I've updated my branch at https://github.com/pcmanus/cassandra/commits/3708 to add efficient on-disk handling of the new range tombstones.
The idea is that we don't want to have to read every range tombstone for each query, but only the ones corresponding to the columns queried. For that, the idea is to write the range tombstone along with the columns themselves. So the basic principal of the patch is that if we have a range tombstone RT[x, y] deleting all columns between x and y, we write a tombstone marker on disk before column x. Of course in practice that's more complicated because we want to be sure to read that tombstone even if we read only say y. To ensure that, such tombstone marker is repeated at the beginning of every column block (index block) the range covers (the code is smart enough to not repeat a marker that is superseded by other ones so there won't be a lot of such repeated marker at the beginning of each block in practice).
Note that those tombstone marker are only specific for the on-disk format (in memory we use an interval tree), which has 2 consequences for the patch:
- the on-disk format now diverges a little bit from the wire format. So the code separates (hopefullly) cleanly serialization functions that deal with on-disk format from the others. I don't think it's a bad idea to have that distinction anyway since we don't want to break the wire protocol but it's ok to change the on-disk one.

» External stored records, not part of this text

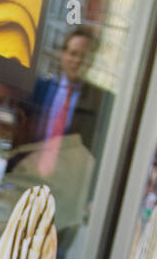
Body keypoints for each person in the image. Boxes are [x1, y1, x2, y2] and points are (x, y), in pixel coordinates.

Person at [13, 27, 113, 173]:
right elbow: (20, 134)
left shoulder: (99, 101)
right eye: (73, 54)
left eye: (84, 56)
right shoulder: (38, 89)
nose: (77, 61)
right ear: (63, 55)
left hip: (68, 181)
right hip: (29, 172)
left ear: (91, 61)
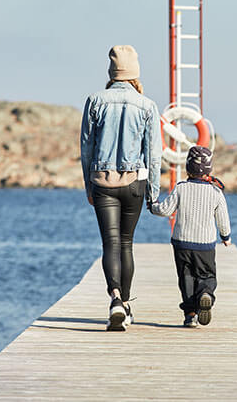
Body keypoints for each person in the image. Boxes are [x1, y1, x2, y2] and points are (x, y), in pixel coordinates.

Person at [80, 45, 162, 331]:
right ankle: (124, 304)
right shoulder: (147, 105)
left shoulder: (94, 100)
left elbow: (86, 148)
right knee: (126, 244)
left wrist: (88, 186)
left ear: (111, 72)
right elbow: (153, 154)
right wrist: (153, 192)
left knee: (110, 244)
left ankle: (115, 298)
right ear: (135, 73)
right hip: (134, 182)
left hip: (102, 181)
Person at [149, 145, 231, 327]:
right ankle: (205, 293)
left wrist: (152, 205)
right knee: (207, 274)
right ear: (209, 169)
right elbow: (223, 220)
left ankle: (190, 314)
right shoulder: (216, 192)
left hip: (182, 243)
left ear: (187, 167)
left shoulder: (181, 188)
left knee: (186, 277)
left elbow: (165, 210)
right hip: (205, 245)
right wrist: (226, 237)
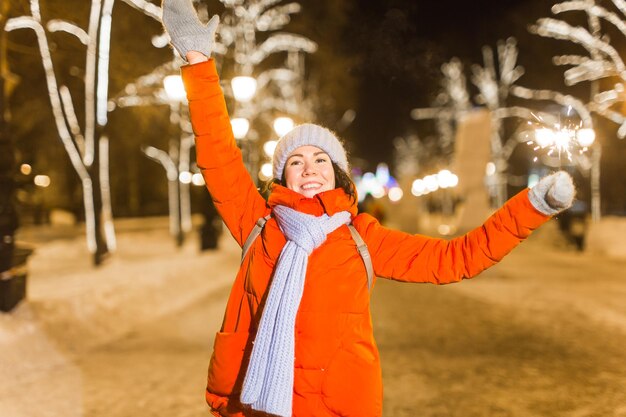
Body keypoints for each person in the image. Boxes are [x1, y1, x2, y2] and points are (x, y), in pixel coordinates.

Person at [161, 1, 575, 416]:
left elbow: (457, 259)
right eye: (297, 161)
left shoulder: (362, 237)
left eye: (321, 160)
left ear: (338, 174)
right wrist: (199, 62)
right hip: (255, 404)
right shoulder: (258, 224)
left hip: (336, 406)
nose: (309, 169)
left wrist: (532, 206)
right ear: (282, 176)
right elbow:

- on-disk column iterators (SSTable
Iterator) have to handle those tombstone markers that are not columns per-se. I.e, after having read them from disk we want to store them in the interval tree of the ColumnFamily object, not as an IColumn in the ColumnFamily map. To do this distinction, the code introduces an interface called OnDiskAtom, which represent basically either a column or a range tombstone. And the sstable iterators return those OnDiskAtom which are then ultimately added correctly to the resulting ColumnFamily object. I do think this is the clean way to handle this, but this is responsible for quite a bit of code diffs.
I'll also note that both those changes should be useful for
CASSANDRA-4180 too to handle the end-of-row marker described in that issue.
Now I admit this patch is not a small one, but unit tests are passing and there is a few basic tests at https://github.com/pcmanus/cassandra-dtest/commits/3708_tests.
Lastly, I'll add that the support for this by CQL3 is minimal as of this patch. We only allow what is basically the equivalent of the 'delete a whole super column' behavior. But it would be simple to allow for more generic use of range tombstones, i.e to allow stuff like:
DELETE FROM test WHERE k=0 AND c > 3 and c <= 10
But the patch is big enough that we can see that later.